__Desafio A__: Por favor, redigite os registros idênticos, começando pelo início deles e parando depois da linha que contém "road: (155, 44)", incluída. Deixe as imagens fora da resposta.

__Trecho do documento__:
#####

O CURATIVO
Quando chegamos à favela onde morava Severina, ela estava fora de seu barraco, ao ar livre, sentada sobre um banquinho e uma jovem mulher, agachada, limpava a imensa ferida que se formara em sua perna, a ponto de, em algumas áreas, visualizarmos a parte óssea. Com competência, ela limpava todos os cantos da ferida e colocava pomada, espalhando com uma espátula. Preocupada com as moscas, que vinham a todo momento, tinha um grande abano ao lado para enxotá-las. Sabia o quanto seria prejudicial uma delas pousar naquela ferida , já tão difícl de ser tratada.
Severina pertencia ao grupo de idosas carentes que ajudávamos. Na realidade, as assistidas naquele centro comunitário eram quarenta . A maioria acima de setenta anos. Há algum tempo, Severina se ausentara, e sabíamos que tinha uma ferida na perna, porém não imaginávamos que o caso fosse tão grave. Como morava em área conturbada, com tiroteios diários, pedimos a duas assistidas, que eram suas vizinhas, que nos acompanhassem. Era imprescindível a companhia de moradores da área, para que não corréssemos riscos, despertando desconfianças dos chefões da favela . Isso não nos impediria de estar, de repente, em meio a tiroteios. Mas, o que fazer, diante das necessidades de Severina? O que vi ali me impressionou de forma definitiva.

#####

__Material__:

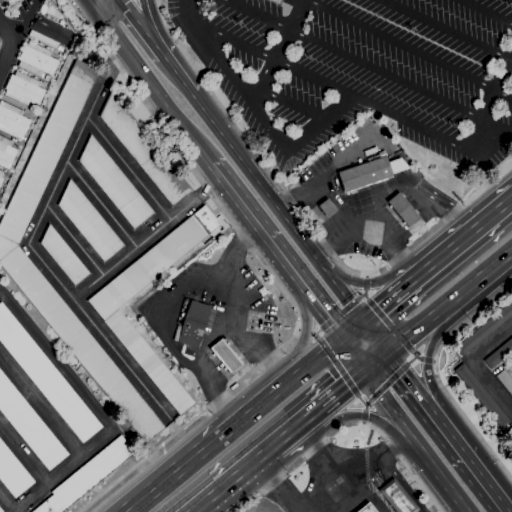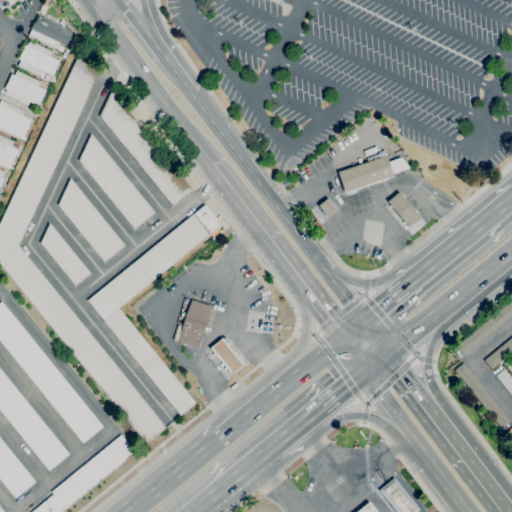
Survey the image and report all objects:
building: (1, 1)
building: (7, 2)
road: (93, 3)
road: (98, 3)
road: (240, 5)
traffic signals: (96, 7)
road: (487, 11)
road: (133, 16)
road: (144, 16)
road: (8, 30)
road: (445, 30)
building: (49, 32)
building: (49, 33)
road: (17, 37)
road: (155, 44)
road: (407, 48)
road: (279, 53)
building: (37, 60)
building: (36, 61)
parking lot: (360, 70)
road: (178, 74)
road: (386, 74)
road: (328, 82)
road: (152, 86)
building: (23, 88)
building: (24, 88)
road: (490, 100)
road: (294, 103)
building: (39, 108)
road: (261, 118)
building: (13, 120)
building: (13, 120)
road: (491, 140)
building: (142, 150)
building: (143, 150)
building: (7, 152)
building: (7, 152)
road: (127, 168)
building: (370, 171)
building: (369, 172)
building: (1, 174)
building: (1, 177)
road: (320, 180)
building: (113, 183)
building: (114, 183)
gas station: (365, 194)
road: (413, 194)
road: (335, 202)
road: (101, 204)
road: (277, 206)
building: (327, 207)
building: (401, 209)
building: (403, 209)
road: (307, 220)
building: (88, 222)
building: (89, 222)
road: (369, 223)
road: (413, 226)
road: (472, 230)
road: (74, 240)
building: (62, 255)
building: (65, 255)
building: (63, 256)
building: (63, 257)
road: (40, 260)
road: (285, 269)
road: (481, 274)
road: (419, 275)
road: (367, 276)
road: (276, 278)
road: (379, 281)
building: (152, 299)
building: (150, 300)
road: (174, 309)
road: (371, 312)
road: (340, 313)
gas station: (215, 314)
traffic signals: (363, 320)
building: (192, 323)
road: (420, 323)
building: (192, 324)
road: (391, 326)
road: (299, 329)
building: (484, 329)
road: (376, 334)
building: (476, 335)
road: (305, 337)
road: (251, 338)
traffic signals: (339, 339)
road: (213, 341)
traffic signals: (390, 349)
road: (429, 350)
building: (499, 354)
building: (224, 355)
building: (226, 355)
road: (121, 359)
road: (313, 360)
road: (426, 360)
road: (474, 363)
road: (341, 369)
traffic signals: (363, 371)
road: (411, 376)
building: (45, 377)
building: (46, 377)
road: (354, 378)
building: (505, 380)
building: (505, 380)
road: (441, 384)
road: (383, 385)
building: (234, 386)
building: (480, 395)
building: (482, 395)
road: (387, 405)
road: (40, 406)
road: (97, 409)
road: (347, 416)
road: (364, 422)
road: (299, 423)
building: (29, 424)
building: (28, 425)
building: (510, 437)
road: (208, 447)
road: (23, 454)
road: (472, 456)
road: (406, 463)
building: (12, 472)
building: (13, 472)
road: (380, 474)
road: (236, 475)
road: (439, 475)
building: (87, 476)
building: (83, 478)
road: (351, 479)
road: (404, 484)
building: (396, 497)
building: (397, 497)
road: (398, 497)
road: (256, 499)
road: (6, 503)
building: (255, 508)
building: (365, 508)
gas station: (367, 508)
building: (367, 508)
road: (373, 509)
building: (0, 510)
building: (1, 510)
road: (292, 510)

#####

__Desafio B__:
Responda com base no trecho "O curativo":
(i) Quantas idosas eram assistidas naquele centro comunitário?
(ii) Com que a jovem espalhava a pomada na ferida?
(iii) A quem se pediu companhia para ir até o barraco de Severina?

__Solução completa A__:
Survey the image and report all objects:
building: (1, 1)
building: (7, 2)
road: (93, 3)
road: (98, 3)
road: (240, 5)
traffic signals: (96, 7)
road: (487, 11)
road: (133, 16)
road: (144, 16)
road: (8, 30)
road: (445, 30)
building: (49, 32)
building: (49, 33)
road: (17, 37)
road: (155, 44)

__Solução completa B__:
(i) Quarenta.
(ii) Com uma espátula.
(iii) A duas assistidas que eram vizinhas de Severina.